**EXERCISE PROMPT**
Could you reproduce the entries exactly, omitting every picture?

**SUPPLIED MATERIAL**
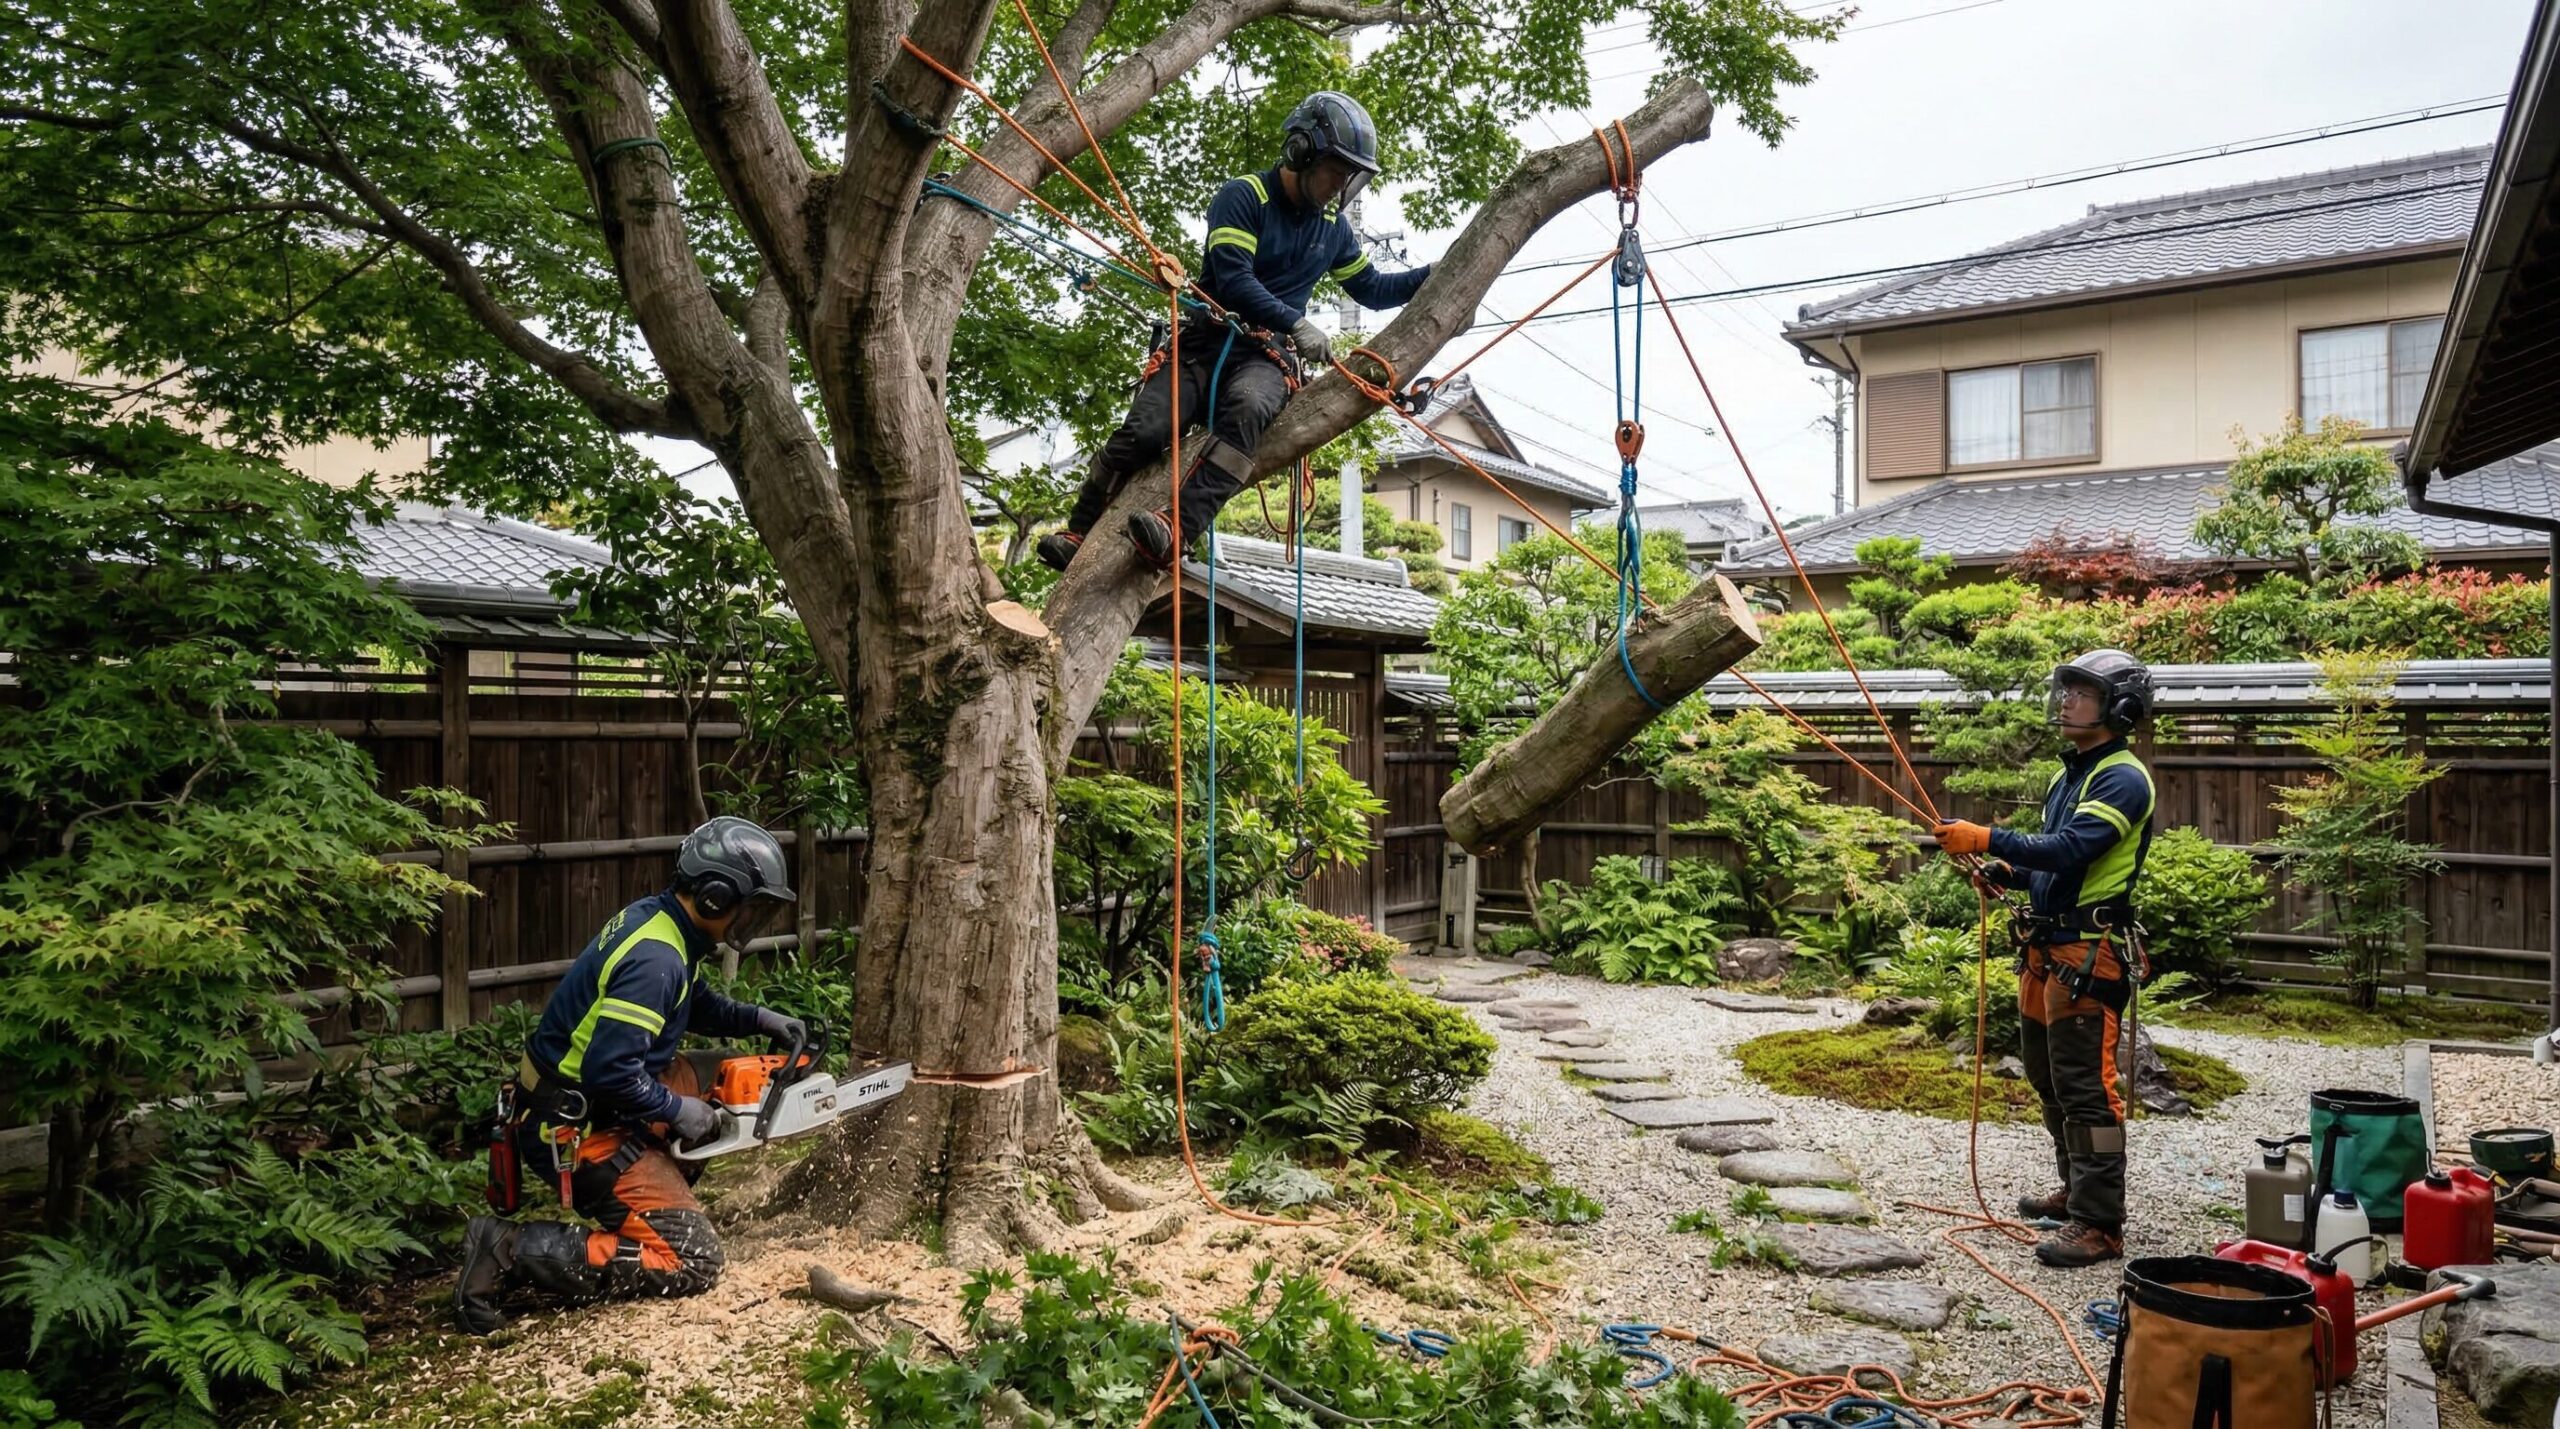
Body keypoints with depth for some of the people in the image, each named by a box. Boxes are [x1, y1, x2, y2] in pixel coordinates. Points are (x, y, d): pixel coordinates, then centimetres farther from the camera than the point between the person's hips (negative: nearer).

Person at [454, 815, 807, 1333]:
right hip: (573, 1130, -10)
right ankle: (512, 1249, -10)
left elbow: (698, 1005, 22)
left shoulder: (660, 917, 4)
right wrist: (675, 1111, -15)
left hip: (586, 1098, 10)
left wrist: (757, 1018, 9)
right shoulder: (657, 960, -26)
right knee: (693, 1259, -9)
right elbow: (609, 1071, -30)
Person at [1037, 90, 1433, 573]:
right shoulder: (1243, 197, -3)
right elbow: (1233, 280, -15)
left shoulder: (1334, 226, 16)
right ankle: (1078, 533, -6)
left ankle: (1175, 531, -51)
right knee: (1145, 430, -25)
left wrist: (1432, 275, 18)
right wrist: (1296, 323, -21)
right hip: (1206, 337, -2)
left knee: (1247, 409, -36)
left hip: (1263, 355, 2)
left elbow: (1373, 289, 28)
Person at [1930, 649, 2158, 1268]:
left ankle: (2099, 1225, -3)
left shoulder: (2123, 779, -12)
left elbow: (2072, 849, -26)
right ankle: (2077, 1192, 33)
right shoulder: (2067, 776, 18)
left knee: (2084, 1087, -8)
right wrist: (2008, 873, 6)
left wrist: (1988, 839, -30)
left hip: (2089, 954, -10)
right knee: (2048, 1077, 18)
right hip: (2046, 947, 10)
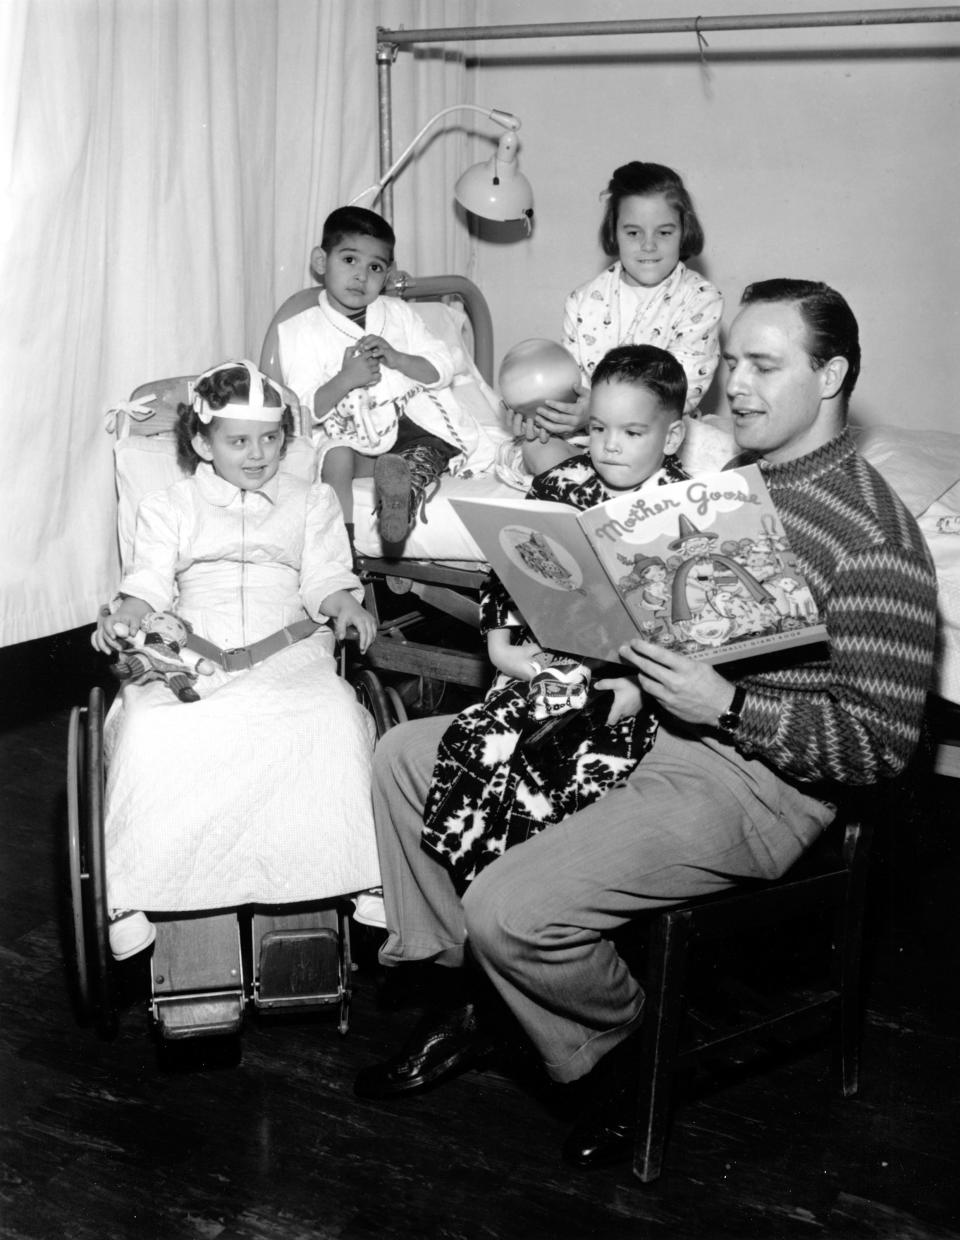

**RESPONSE AREA**
Body keypoints with depth for some of the people in the image, each named by a box. Boxes are [x1, y1, x2, y2] in pixel coordinates. Points are (x, y, d): pixel coordinates, then centimetres farther from the camera than the point between the person's hips (negative: nearer).

Person at [454, 815, 807, 1333]:
right hip: (573, 1130, -10)
right ankle: (512, 1249, -10)
left elbow: (698, 1005, 22)
left shoulder: (660, 917, 4)
right wrist: (675, 1111, -15)
left hip: (586, 1098, 10)
left wrist: (757, 1018, 9)
right shoulder: (657, 960, -26)
right knee: (693, 1259, -9)
right elbow: (609, 1071, -30)
Person at [1037, 90, 1433, 573]:
right shoulder: (1243, 197, -3)
right elbow: (1233, 280, -15)
left shoulder: (1334, 226, 16)
right ankle: (1078, 533, -6)
left ankle: (1175, 531, -51)
right knee: (1145, 430, -25)
left wrist: (1432, 275, 18)
right wrist: (1296, 323, -21)
right hip: (1206, 337, -2)
left knee: (1247, 409, -36)
left hip: (1263, 355, 2)
left elbow: (1373, 289, 28)
Person at [1930, 649, 2158, 1268]:
left ankle: (2099, 1225, -3)
left shoulder: (2123, 779, -12)
left elbow: (2072, 849, -26)
right ankle: (2077, 1192, 33)
right shoulder: (2067, 776, 18)
left knee: (2084, 1087, -8)
right wrist: (2008, 873, 6)
left wrist: (1988, 839, -30)
left hip: (2089, 954, -10)
right knee: (2048, 1077, 18)
right hip: (2046, 947, 10)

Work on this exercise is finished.